Absent from the vice president’s Oct. 25 speech was the Trump administration’s stance toward refugees from some of the countries where Christians are facing some of the violence he spoke about, including Iraq, Syria and Egypt.

Though the vice president said in his speech “America will support these people,” meaning Christians and other religious minorities facing persecution in the Middle East, the day before, on Oct. 24, the administration announced stricter restrictions for refugees wanting to come to the United States from 11 countries. Though the countries were not named, news agency Reuters reported that they were mostly from the Middle East and Africa, which in the past included many persecuted Christians seeking refuge in the U.S.

“Of nearly 2,600 Iranian refugees resettled in the United States last year, for instance, a majority were Christian,” Reuters reported.

In Defense of Christians, which hosted the speech, has repeatedly asked Congress that any relief for Christians in the Middle East, in terms of U.S. policy, include the admission of Christian refugees from certain nations where persecution is particularly grave. In this year’s In Defense of Christians summit policy agenda, the organization says it supports a bill that would provide immediate relief to minority religious groups in Iraq and Syria, particularly Christians and Yezidis.

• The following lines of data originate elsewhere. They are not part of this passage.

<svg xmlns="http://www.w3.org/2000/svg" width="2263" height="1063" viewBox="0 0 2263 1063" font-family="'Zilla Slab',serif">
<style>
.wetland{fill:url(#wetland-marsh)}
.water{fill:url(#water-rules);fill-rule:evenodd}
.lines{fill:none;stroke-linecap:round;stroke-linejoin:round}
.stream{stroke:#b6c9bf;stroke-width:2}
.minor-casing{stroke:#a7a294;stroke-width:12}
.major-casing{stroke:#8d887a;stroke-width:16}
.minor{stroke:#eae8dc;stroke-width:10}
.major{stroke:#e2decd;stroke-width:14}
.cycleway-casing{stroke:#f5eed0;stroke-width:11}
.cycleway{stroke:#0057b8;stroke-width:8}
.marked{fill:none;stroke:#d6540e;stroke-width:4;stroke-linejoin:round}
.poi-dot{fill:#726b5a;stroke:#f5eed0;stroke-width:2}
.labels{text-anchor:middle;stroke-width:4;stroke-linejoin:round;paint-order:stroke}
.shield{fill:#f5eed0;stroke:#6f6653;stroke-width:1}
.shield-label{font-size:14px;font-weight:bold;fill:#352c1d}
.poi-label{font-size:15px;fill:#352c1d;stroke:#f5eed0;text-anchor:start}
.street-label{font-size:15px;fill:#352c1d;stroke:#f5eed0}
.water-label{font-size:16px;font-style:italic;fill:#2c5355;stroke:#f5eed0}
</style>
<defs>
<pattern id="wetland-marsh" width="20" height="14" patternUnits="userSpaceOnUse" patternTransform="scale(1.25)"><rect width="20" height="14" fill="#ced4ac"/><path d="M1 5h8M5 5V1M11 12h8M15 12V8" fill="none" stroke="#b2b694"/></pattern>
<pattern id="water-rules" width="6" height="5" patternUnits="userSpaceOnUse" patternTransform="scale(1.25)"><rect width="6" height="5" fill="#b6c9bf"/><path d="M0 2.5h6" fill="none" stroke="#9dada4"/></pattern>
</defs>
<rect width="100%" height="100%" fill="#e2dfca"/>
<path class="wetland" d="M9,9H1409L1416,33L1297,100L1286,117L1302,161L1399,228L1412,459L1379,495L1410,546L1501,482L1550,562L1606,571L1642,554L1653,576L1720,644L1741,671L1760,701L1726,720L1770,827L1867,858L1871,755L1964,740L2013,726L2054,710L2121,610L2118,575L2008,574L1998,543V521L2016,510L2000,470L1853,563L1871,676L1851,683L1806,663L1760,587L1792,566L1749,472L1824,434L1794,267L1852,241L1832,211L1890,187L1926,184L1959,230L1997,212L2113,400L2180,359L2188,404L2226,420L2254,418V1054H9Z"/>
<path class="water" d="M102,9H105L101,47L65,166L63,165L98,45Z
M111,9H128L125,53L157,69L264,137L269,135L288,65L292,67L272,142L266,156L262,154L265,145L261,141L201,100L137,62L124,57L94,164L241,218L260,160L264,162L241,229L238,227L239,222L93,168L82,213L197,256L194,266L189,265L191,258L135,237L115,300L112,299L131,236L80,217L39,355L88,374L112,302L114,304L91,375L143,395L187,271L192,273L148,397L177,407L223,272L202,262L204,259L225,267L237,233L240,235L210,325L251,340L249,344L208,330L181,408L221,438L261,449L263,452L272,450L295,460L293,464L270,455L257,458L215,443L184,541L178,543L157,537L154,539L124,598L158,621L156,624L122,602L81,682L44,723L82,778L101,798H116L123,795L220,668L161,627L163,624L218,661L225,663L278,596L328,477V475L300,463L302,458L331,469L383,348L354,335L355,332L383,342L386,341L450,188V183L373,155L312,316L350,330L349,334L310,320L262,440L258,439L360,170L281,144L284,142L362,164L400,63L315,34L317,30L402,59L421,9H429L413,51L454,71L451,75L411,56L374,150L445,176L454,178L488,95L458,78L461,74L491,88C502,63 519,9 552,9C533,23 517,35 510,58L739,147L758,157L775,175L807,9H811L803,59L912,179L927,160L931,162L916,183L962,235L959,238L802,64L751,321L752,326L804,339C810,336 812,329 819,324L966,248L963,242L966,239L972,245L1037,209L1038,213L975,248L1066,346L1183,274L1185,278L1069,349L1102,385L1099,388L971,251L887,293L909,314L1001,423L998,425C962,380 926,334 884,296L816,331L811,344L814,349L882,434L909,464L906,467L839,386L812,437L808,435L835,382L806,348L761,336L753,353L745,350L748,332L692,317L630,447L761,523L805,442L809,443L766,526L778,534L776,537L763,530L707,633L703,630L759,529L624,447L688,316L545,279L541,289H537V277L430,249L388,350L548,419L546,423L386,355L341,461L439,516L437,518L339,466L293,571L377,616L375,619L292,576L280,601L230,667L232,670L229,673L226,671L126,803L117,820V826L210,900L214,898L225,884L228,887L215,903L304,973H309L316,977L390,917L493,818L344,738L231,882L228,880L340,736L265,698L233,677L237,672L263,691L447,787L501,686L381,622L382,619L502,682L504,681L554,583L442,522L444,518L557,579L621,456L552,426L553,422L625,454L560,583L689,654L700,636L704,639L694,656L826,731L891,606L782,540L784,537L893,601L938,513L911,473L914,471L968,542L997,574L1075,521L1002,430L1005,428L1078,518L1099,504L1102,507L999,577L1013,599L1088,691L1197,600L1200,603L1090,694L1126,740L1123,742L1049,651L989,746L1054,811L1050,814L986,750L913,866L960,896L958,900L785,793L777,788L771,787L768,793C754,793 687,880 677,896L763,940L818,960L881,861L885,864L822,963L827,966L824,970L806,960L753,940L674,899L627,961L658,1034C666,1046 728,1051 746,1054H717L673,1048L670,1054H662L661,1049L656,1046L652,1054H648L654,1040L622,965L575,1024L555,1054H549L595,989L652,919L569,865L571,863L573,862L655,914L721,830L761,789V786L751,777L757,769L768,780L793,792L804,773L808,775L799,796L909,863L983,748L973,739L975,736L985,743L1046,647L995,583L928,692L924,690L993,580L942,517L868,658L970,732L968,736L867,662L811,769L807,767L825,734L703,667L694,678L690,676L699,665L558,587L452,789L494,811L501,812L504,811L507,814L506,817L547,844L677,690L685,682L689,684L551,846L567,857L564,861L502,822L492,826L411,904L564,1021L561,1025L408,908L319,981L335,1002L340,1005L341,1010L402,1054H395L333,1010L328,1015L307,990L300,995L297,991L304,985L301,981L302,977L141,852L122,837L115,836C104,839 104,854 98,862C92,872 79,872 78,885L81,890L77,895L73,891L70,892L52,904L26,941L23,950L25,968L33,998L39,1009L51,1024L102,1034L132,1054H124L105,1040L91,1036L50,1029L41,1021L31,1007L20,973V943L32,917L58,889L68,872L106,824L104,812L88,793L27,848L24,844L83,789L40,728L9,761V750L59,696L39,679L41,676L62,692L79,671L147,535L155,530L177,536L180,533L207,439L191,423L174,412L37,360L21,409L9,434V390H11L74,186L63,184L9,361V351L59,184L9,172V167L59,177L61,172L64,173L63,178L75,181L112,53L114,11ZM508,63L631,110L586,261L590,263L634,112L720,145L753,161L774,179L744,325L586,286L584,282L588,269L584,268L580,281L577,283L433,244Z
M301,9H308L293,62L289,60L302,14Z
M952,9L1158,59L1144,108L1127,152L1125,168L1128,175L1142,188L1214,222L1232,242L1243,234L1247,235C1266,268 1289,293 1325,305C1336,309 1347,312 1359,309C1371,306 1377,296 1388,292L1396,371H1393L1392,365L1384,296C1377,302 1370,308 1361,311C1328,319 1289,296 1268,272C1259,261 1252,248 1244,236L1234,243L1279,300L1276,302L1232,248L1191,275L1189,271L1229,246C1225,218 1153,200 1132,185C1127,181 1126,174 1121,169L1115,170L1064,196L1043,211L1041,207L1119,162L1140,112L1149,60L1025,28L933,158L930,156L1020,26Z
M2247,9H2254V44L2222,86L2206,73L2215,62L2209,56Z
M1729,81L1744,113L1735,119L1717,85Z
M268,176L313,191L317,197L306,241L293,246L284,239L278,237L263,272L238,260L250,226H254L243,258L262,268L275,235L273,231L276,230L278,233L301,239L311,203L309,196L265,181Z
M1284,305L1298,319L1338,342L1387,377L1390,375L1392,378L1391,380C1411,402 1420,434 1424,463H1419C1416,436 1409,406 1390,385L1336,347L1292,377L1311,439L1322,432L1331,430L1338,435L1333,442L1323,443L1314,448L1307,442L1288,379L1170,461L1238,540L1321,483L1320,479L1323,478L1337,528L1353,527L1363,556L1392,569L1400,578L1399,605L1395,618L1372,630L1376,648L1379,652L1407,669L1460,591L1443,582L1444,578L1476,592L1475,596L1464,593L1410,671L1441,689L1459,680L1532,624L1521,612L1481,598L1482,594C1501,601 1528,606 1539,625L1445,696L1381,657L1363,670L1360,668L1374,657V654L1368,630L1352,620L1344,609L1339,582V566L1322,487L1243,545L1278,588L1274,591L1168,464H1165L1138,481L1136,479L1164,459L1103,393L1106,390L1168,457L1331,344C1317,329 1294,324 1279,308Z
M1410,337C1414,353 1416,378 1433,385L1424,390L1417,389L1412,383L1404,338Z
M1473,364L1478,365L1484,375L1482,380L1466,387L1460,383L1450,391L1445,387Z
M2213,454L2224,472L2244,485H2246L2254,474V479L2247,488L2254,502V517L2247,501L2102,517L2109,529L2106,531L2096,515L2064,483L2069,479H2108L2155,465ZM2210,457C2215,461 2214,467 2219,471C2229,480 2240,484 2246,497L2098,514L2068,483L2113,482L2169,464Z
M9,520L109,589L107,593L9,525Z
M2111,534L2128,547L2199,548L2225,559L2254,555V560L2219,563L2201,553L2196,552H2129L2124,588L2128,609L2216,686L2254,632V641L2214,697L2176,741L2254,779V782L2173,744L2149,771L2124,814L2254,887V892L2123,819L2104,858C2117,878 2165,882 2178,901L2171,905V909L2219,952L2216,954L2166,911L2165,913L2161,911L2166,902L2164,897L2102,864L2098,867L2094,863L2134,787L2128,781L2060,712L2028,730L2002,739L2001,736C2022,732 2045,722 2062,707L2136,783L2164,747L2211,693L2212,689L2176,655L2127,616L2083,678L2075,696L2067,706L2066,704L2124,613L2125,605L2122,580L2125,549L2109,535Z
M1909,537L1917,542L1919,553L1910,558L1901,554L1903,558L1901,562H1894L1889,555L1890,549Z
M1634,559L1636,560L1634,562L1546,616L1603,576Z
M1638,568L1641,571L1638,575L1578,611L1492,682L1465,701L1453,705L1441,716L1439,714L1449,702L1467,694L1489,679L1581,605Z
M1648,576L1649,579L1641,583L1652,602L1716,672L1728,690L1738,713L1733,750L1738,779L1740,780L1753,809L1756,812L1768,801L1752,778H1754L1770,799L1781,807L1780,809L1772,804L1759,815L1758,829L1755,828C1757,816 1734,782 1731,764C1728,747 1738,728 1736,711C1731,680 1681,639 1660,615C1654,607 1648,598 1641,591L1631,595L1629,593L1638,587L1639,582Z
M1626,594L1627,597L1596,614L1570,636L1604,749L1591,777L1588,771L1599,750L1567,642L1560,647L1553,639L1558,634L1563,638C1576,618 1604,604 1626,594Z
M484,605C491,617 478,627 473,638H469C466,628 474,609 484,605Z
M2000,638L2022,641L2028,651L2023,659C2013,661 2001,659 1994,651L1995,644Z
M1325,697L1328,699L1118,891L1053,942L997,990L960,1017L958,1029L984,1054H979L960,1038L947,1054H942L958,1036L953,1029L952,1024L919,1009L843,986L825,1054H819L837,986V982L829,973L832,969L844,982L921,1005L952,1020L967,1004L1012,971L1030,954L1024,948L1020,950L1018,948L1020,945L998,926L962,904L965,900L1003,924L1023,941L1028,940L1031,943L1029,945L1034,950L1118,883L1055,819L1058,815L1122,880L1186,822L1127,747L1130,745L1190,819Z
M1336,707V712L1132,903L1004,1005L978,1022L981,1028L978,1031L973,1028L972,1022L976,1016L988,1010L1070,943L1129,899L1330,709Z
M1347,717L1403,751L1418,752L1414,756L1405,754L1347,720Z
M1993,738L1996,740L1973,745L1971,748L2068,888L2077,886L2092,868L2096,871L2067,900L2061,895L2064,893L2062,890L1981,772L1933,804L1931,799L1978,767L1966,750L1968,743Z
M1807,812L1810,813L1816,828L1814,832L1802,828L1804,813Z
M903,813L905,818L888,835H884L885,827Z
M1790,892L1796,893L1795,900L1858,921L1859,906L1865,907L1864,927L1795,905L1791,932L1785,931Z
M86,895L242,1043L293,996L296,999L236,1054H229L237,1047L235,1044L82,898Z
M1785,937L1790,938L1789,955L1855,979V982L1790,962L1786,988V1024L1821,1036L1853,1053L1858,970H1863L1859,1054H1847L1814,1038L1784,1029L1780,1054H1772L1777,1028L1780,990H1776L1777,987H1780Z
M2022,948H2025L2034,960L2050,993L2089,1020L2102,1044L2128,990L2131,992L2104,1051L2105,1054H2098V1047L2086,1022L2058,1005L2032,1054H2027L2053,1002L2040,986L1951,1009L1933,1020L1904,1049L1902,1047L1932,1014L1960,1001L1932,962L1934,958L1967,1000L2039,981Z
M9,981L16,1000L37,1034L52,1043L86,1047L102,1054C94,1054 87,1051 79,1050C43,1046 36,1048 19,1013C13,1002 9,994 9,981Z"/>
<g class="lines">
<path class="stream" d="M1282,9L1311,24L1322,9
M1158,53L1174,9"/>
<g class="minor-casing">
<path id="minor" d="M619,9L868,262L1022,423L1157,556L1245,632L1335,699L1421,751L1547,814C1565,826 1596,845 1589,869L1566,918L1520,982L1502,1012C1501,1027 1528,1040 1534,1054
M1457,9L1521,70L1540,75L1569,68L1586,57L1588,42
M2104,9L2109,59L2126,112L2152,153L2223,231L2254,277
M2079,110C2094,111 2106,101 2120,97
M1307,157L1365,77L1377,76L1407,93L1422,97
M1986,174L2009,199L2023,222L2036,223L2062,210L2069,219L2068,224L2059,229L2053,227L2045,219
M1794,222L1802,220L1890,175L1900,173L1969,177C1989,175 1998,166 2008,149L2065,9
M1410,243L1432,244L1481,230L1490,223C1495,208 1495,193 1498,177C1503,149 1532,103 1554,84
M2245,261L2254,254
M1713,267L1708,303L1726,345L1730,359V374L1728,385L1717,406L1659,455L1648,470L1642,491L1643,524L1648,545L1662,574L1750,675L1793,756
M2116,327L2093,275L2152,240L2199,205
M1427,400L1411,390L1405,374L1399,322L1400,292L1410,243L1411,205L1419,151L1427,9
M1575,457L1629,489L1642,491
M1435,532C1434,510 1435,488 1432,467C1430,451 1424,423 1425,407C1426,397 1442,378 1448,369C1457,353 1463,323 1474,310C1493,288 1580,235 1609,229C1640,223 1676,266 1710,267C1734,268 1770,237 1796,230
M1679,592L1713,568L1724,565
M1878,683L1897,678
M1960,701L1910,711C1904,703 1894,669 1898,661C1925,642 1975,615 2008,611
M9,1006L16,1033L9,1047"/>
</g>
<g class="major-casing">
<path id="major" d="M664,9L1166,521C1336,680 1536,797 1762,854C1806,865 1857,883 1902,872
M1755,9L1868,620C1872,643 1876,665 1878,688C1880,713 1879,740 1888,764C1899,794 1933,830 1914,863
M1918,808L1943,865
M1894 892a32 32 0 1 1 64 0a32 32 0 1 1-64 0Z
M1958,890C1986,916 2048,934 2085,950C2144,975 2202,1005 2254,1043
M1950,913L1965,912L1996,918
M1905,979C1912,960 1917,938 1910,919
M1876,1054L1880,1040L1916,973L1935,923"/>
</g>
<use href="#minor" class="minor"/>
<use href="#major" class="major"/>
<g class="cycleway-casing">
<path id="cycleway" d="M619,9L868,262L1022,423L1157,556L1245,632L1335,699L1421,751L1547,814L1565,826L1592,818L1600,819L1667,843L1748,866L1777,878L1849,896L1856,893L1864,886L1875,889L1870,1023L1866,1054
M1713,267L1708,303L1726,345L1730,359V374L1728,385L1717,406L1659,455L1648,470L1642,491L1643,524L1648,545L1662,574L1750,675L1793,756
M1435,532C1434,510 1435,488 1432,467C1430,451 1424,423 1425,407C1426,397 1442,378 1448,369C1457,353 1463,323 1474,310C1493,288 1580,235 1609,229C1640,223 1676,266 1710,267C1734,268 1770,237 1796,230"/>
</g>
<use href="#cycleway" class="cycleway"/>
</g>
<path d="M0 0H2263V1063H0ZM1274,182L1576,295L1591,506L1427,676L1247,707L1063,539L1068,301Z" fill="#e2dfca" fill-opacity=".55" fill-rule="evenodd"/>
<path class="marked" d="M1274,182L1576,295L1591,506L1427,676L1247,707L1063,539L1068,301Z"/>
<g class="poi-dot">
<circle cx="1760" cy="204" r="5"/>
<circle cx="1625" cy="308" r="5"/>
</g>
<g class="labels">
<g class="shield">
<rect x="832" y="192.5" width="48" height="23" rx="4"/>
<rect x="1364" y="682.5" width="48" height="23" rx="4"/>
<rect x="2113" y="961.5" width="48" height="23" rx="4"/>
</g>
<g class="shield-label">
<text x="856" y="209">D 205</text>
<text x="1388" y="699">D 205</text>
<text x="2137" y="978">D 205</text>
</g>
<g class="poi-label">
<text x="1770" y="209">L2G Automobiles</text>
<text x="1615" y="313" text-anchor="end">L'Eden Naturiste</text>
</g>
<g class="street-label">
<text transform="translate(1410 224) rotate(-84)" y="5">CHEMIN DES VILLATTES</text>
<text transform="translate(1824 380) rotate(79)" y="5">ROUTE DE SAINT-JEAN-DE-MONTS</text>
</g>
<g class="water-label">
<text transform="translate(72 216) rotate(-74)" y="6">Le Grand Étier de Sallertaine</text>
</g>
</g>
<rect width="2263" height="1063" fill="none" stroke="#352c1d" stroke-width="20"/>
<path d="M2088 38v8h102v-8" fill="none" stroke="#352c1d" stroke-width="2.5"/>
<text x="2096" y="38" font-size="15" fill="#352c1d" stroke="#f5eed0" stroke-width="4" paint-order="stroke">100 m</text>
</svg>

“These communities would receive special humanitarian status and refugee resettlement priority in the U.S.,” the organization says on its website.

Most of the Trump administration’s efforts, however, have focused on allowing fewer, not more, refugees into the United States, and have sought greater restrictions for those coming from majority-Muslim countries, including some nations where Christians in Middle East are facing peril.

In late September, Bishop Joe S. Vasquez of Austin, Texas, who is chairman of the U.S. Conference of Catholic Bishops’ Committee on Migration, voiced objections about the historical low level of refugee admissions under Trump, who will limit the number of refugees the United States accepts to 45,000 for the upcoming fiscal year.

It is the lowest admission level for persons fleeing persecution that the U.S. has accepted since the 1980s, when the executive branch was allowed to set the caps under the Refugee Act.